The good news is that San Francisco seems to have flattened its curve; our hospitals are seeing huge ramp-ups in covid-19 patients, but we haven't (yet?) gotten to the point where we've got more sick people than capacity for them, and the current modeling seems to predict that... we might not ever get to that point. New York, on the other hand, is loading refrigerator semi trucks with dead bodies. New York is being hit hard, and fast but I wonder if this means they'll see the peak and begin to recover faster? San Francisco's estimated peak date is 24 days from now; I worry that every little thing I love will begin to wither on the vine, sustained only limpingly for a few weeks by our collective charity before succumbing to greedy landlords. People are thinking about the tyranny of landlords right now. I can and still do hope for some sort of centralized edict of rent and mortgage pause and forgiveness.
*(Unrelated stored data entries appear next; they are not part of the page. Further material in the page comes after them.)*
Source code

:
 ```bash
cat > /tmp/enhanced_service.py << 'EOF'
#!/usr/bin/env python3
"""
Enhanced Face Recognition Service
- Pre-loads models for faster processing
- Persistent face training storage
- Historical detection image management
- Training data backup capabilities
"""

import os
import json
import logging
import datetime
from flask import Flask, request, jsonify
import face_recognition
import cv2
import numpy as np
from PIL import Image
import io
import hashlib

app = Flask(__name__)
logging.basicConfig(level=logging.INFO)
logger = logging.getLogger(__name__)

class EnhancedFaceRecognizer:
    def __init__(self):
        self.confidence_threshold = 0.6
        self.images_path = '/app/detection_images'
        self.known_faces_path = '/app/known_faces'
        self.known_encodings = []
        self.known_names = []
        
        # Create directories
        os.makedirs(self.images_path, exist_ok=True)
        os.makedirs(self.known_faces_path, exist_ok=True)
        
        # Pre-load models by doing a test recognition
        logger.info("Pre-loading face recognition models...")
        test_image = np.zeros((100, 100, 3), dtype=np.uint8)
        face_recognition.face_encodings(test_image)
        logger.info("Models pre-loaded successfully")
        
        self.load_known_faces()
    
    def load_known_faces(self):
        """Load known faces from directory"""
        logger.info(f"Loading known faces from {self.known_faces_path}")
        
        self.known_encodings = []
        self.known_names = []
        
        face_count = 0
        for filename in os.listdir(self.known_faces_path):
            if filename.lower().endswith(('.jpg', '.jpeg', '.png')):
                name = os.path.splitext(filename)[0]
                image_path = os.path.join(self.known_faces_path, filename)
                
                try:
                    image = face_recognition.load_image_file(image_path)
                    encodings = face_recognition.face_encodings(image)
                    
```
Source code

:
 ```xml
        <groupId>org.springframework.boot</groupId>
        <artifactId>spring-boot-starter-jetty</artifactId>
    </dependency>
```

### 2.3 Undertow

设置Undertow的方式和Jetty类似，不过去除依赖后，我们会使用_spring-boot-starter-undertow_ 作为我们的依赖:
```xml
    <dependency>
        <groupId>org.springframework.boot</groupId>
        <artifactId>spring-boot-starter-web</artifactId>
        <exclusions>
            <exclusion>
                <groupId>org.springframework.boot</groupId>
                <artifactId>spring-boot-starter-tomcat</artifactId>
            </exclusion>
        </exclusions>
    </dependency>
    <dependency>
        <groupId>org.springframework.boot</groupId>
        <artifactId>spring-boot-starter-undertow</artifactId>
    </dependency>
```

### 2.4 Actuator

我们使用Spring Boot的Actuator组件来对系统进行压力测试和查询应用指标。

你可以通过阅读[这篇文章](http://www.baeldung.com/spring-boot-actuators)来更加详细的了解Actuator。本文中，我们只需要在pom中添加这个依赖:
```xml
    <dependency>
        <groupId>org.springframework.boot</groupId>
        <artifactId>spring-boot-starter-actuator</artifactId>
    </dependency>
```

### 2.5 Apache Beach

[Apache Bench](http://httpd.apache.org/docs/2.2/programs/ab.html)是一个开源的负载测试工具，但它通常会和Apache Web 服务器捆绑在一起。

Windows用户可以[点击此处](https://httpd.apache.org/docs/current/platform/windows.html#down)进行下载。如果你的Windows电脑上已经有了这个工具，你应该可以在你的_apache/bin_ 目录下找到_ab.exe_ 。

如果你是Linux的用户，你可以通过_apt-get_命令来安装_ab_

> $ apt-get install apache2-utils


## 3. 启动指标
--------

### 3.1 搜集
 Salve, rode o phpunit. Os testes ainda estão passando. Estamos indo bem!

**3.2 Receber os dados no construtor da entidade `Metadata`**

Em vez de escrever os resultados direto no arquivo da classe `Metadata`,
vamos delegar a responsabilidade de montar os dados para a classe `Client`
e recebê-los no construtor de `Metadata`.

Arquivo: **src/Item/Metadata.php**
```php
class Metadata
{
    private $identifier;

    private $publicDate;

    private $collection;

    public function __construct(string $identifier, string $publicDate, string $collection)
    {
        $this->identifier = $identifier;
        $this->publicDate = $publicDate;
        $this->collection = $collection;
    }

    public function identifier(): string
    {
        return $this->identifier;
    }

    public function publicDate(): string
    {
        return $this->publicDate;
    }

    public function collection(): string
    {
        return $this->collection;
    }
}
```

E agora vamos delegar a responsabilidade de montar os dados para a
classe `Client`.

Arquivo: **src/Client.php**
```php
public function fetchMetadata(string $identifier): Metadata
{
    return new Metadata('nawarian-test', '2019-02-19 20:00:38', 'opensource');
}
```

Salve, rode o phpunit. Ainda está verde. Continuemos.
The centralized response has resembled more of a chaos-monkey script than an actual attempt to be helpful. But in contrast to the grandstanding, showboating, and profiteering of the current federal administration, we're seeing the seeds of a new federation, new cooperations between governing entities. It gives me the tiniest sparkle of hope.
Everyone wants to find something, anything, that they can do. We've got hundreds of people making masks, every university and makerspace is 3d printing ventilator parts and making homebrew DIY PPE, anyone with contacts in China is desperately trying to import supplies to distribute to hospitals, people are organizing in the neighborhoods to protect the vulnerable, organizing the feed the front line workers, and just plain ol' organizing (fuck yeah, bring back the unions). There is a real possibility that this crisis will help undo the distancing, disconnection, and suspicion of one's neighbors that social media (and its manipulators) have wrought, even while we're standing 6 feet apart, prevented from hugging or singing together.
And that's an interesting change as well - when everyone is apart, everyone is together in being apart. I've attended a bunch of digital events with friends I never get to see; geobreakfast, classes with my favorite yoga teacher who I haven't seen since 2014, impromptu jazz concerts from musicians I'd never heard of until now, livestreaming zoo animals, plays, concerts and productions that I'd otherwise never get to see in person.
I have to believe, for now. There's no use and no sense in breaking down until after the damage is done and we're safe again; only then can we take our grief and rage and turn it into something productive.